Nov 20

Creating Your Own Parser Component for Spirit.Qi

By Hartmut Kaiser Add comments

Several people have been asking the question of how it would be possible to access the current iterator position from an semantic action. Different solutions have been proposed, all of them somehow abusing the predefined Qi directive raw[] which normally exposes as its attribute the pair of iterators pointing to the range in the input stream matched by the embedded parser. I thought this to be a nice incentive to write about how you can create your own parser components.

Spirit is a very modular library. It has been designed with full extensibility in mind, so writing additional components is fairly straight forward. Let’s write a parser component for Qi called iter_pos which exposes the current iterator position as its attribute. In the end we will have implemented a parser primitive usable in the same way as any of the predefined parsers, nicely integrated with Qi’s predefined attribute propagation and merging rules.

The new parser primitive will have the following expression semantics: iter_pos will create a new parser which never matches anything while always succeeding (very much like the eps parser). It’s attribute type is iterator_type, the type of the iterator used to access the underlying input stream.

In order to create a custom parser component we need to perform 4 easy steps as outlined below.

Defining the Placeholder

The first step is to define the placeholder representing our new component when building parser expressions (that’s the iter_pos symbol). This can can be done by using the predefined macro BOOST_SPIRIT_TERMINAL:

 namespace custom_parser { BOOST_SPIRIT_TERMINAL(iter_pos); } 

which can be placed in any namespace. We assume our custom parser component will be created in the namespace custom_parser. This macro defines two types and a const instance of one of the types. It essentially expands to:

namespace custom_parser
{
    namespace tag { struct iter_pos{}; } // tag identifying placeholder
    typedef unspecified<tag::iter_pos> iter_pos_type;
    iter_pos_type const iter_pos = {};   // placeholder itself
}

We will use the type tag::iter_pos later to identify our component, whereas the variable iter_pos is the one to be used as the placeholder representing our parser component in more complex grammars.

Implementing the Enabler

The placeholder needs to be associated with the appropriate extension mechanism (Spirit has separate extension points for primitive parsers, parser directives, operators, etc.). We need to implement an enabler for the custom parser in a way allowing the library to recognize iter_pos as a simple terminal only, as we don’t want it to be valid if used as a directive, etc. The extension point used for simple terminals is boost::spirit::use_terminal<>. We enable our custom parser by providing a specialization of this extension point, which has to be placed in the namespace boost::spirit:

namespace boost { namespace spirit
{
    // We want custom_parser::iter_pos to be usable as a terminal only,
    // and only for parser expressions (qi::domain).
    template <>
    struct use_terminal<qi::domain, custom_parser::tag::iter_pos>
      : mpl::true_
    {};
}}

Spirit will pick up this template specialization whenever it sees our placeholder custom_parser::iter_pos while compiling a parser expression (that’s why the qi::domain).

- [Given data]

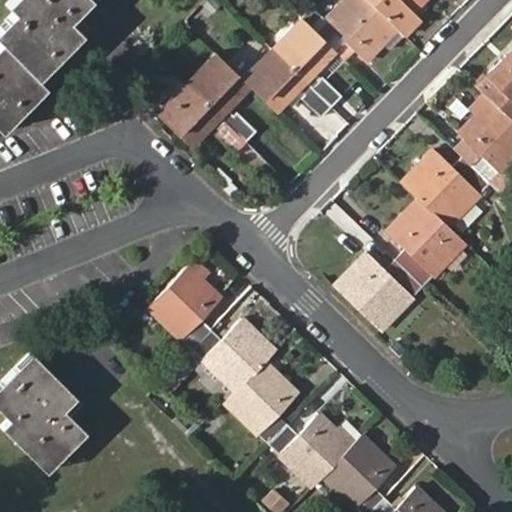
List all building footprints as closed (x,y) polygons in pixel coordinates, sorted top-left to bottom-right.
[(0,127),(0,128),(44,83),(35,74),(78,30),(66,17),(82,0),(4,0),(12,8),(0,20),(0,127)] [(302,16),(243,75),(218,50),(159,110),(191,142),(214,120),(221,128),(218,130),(237,149),(259,127),(240,108),(236,112),(229,105),(250,82),(278,109),(300,86),(306,92),(304,95),(324,114),(344,92),(325,72),(322,76),(316,70),(347,38),(367,59),(424,0),(343,0),(327,18),(315,6),(304,17),(302,16)] [(511,50),(477,84),(492,100),(502,111),(511,120),(511,50)] [(511,120),(502,111),(492,100),(460,132),(480,152),(470,162),(489,182),(511,158),(511,120)] [(435,149),(403,180),(420,197),(447,224),(478,192),(489,203),(500,192),(489,182),(470,162),(462,154),(451,165),(435,149)] [(447,224),(420,197),(388,229),(406,246),(395,257),(422,284),(464,242),(447,224)] [(422,284),(395,257),(385,268),(367,249),(336,281),(381,326),(422,284)] [(224,398),(311,484),(322,473),(361,511),(443,511),(414,484),(394,505),(374,486),(394,464),(361,433),(351,443),(318,411),(297,431),(277,412),(298,391),(264,358),(274,347),(241,315),(220,336),(201,317),(222,296),(188,263),(147,303),(234,388),(224,398)] [(0,380),(0,410),(8,418),(0,426),(45,470),(85,429),(62,407),(75,394),(30,351),(0,380)] [(289,498),(276,485),(263,498),(277,510),(289,498)]
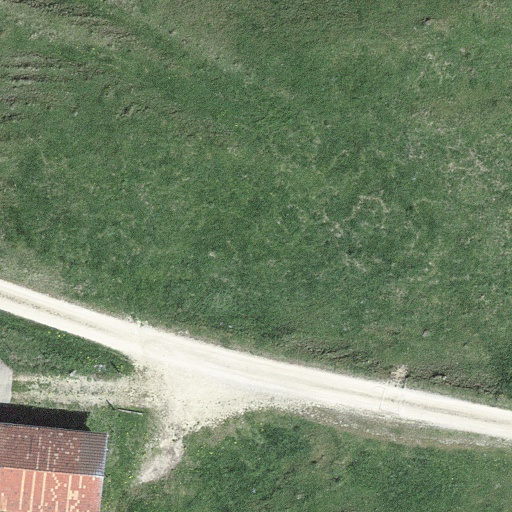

- [Your instructions]
According to the article on custom Spirit.Qi parsers, which predefined macro defines the placeholder for the new component? Nothing in the listing is needed for this.

- [Answer to this problem]
BOOST_SPIRIT_TERMINAL